Compte tenu de la gravité des allégations formulées contre vous, et avant de décider de l’opportunité ou non de prendre une mesure disciplinaire à votre encontre au titre de l’article 1110 du Règlement du personnel, vous êtes invitée à faire part de vos observations à ce sujet au signataire de cette lettre, qui vous est délivrée en main propre, au plus tard le 31 octobre 2008. Après examen des éventuelles observations que vous nous aurez fournies dans le délai indiqué ci-dessus, et sous réserve d’investigations supplémentaires qui pourraient être jugées nécessaires, vous serez avisée de la décision finale qui sera rendue sur cette affaire.»

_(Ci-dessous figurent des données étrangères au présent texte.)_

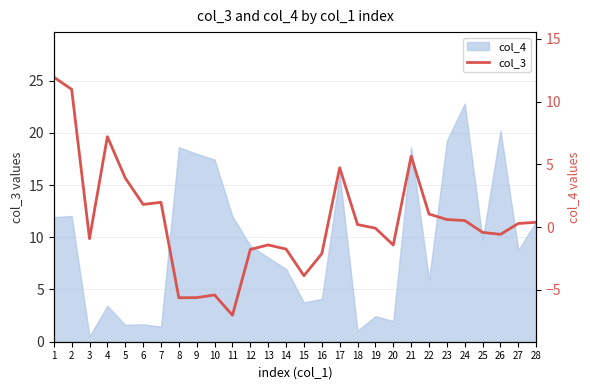

Rank the categories by value from lowest to highest.

11, 8, 9, 10, 15, 16, 12, 14, 20, 13, 3, 26, 25, 19, 18, 27, 28, 24, 23, 22, 6, 7, 5, 17, 21, 4, 2, 1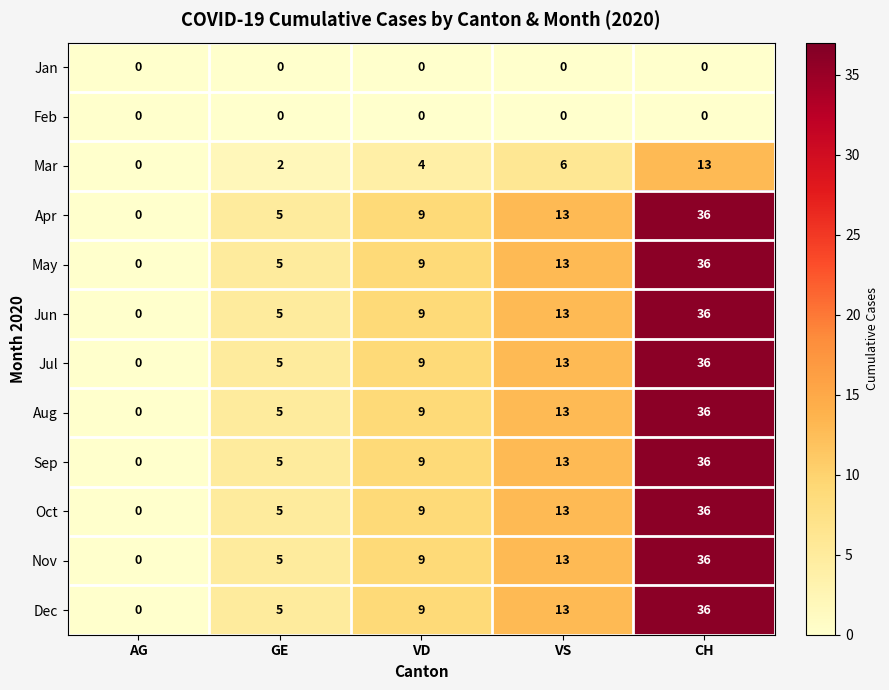

Which category has the highest value in the Oct series?

CH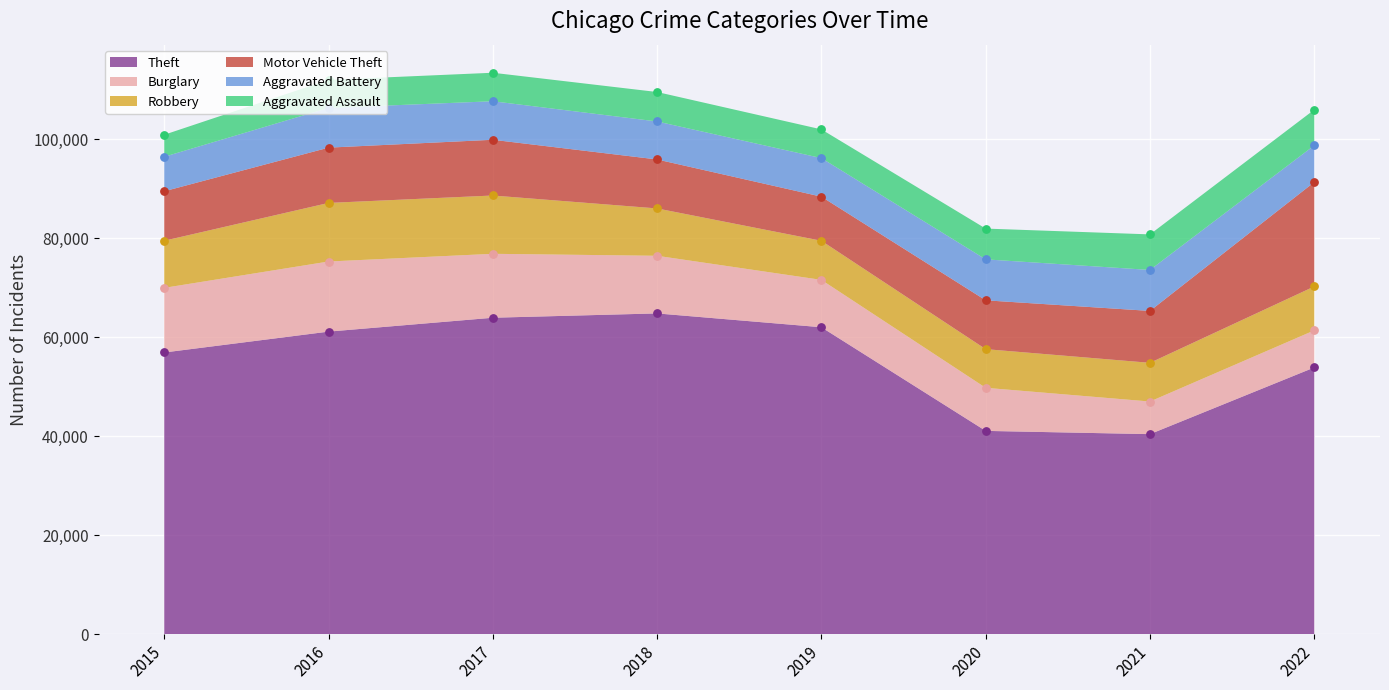

At which category is the sum across all series the highest?

2017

Ces déclarations ont été faites alors qu’aucune enquête indépendante n’avait été menée au sujet des allégations en cause. Qui plus est, la lettre laissait clairement entendre qu’en l’absence d’explication satisfaisante de la part de la requérante, celle-ci pourrait faire l’objet de mesures disciplinaires sans autre forme de procédure. En particulier, il n’y aurait ni rédaction d’un acte d’accusation identifiant précisément la conduite supposée constituer une faute grave ni, apparemment, possibilité de réponse, contrairement à ce que prescrit l’article 1130 du Règlement du personnel, et la procédure d’enquête voulue selon les directives de l’Organisation ne serait pas mise en place. Il s’agit là d’un manquement à la garantie d’une procédure régulière. Le fait d’avoir envoyé à la requérante de nombreuses pages de documents, en la laissant y chercher elle-même les motifs de l’allégation de faute grave, a constitué un autre manquement à cette garantie.

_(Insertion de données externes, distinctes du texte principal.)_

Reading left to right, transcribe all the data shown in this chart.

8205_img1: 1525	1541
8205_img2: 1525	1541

L’Organisation indique que l’administration avait déjà suivi cette procédure. Cela n’est pas une excuse acceptable, sachant que la procédure d’enquête de l’OMS impose une investigation et la vérification de la réalité des faits allégués préalablement à l’envoi d’une lettre de cette nature.

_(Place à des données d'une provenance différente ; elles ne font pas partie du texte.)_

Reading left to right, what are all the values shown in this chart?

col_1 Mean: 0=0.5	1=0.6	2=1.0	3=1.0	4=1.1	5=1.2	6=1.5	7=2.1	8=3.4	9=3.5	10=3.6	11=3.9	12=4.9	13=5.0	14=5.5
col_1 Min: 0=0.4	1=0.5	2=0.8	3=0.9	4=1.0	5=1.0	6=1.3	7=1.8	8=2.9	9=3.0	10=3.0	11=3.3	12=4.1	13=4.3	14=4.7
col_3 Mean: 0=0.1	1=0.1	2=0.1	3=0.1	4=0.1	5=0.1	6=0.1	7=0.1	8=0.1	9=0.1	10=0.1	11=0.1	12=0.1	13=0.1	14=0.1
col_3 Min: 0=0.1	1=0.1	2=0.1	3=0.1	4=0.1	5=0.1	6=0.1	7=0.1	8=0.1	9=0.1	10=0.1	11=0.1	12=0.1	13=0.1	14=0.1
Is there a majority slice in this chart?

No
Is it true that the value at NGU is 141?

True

Le Tribunal relève que les allégations sur la base desquelles la lettre du 20 octobre 2008 a été établie ont été portées à la connaissance de diverses autorités au sein de l’OMS. L’Organisation explique cela en disant que c’était pour tenir au courant de la situation les autorités déjà saisies de la plainte contre le collègue accusé. Or les allégations contenaient des déclarations de nature privée. Elles étaient potentiellement préjudiciables à la réputation de la requérante et, comme celle-ci l’affirme, elles lui ont fait beaucoup de tort. Dans ces circonstances, le fait de ne pas enquêter sur les allégations conformément à la propre procédure d’enquête de l’OMS avant de les faire circuler est assimilable à un manque d’équité et de bonne foi, qui constituait un préjudice moral pour lequel la requérante est en droit d’obtenir réparation. La requérante est en droit d’exiger que les lettres des 20 octobre 2008 et 3 avril 2009 soient retirées de son dossier personnel.
[...]
En résumé, l’Organisation n’a pas respecté les conditions d’une procédure régulière prévues aux articles 1230.1.3 et 1130 du Règlement du personnel ni la procédure d’enquête de l’OMS. Elle a également manqué à son obligation d’offrir à la requérante les moyens de recours interne efficaces auxquels celle-ci avait droit. La requête est donc bien fondée sur cette base, ce qui donne à la requérante le droit de se voir octroyer des dommages-intérêts.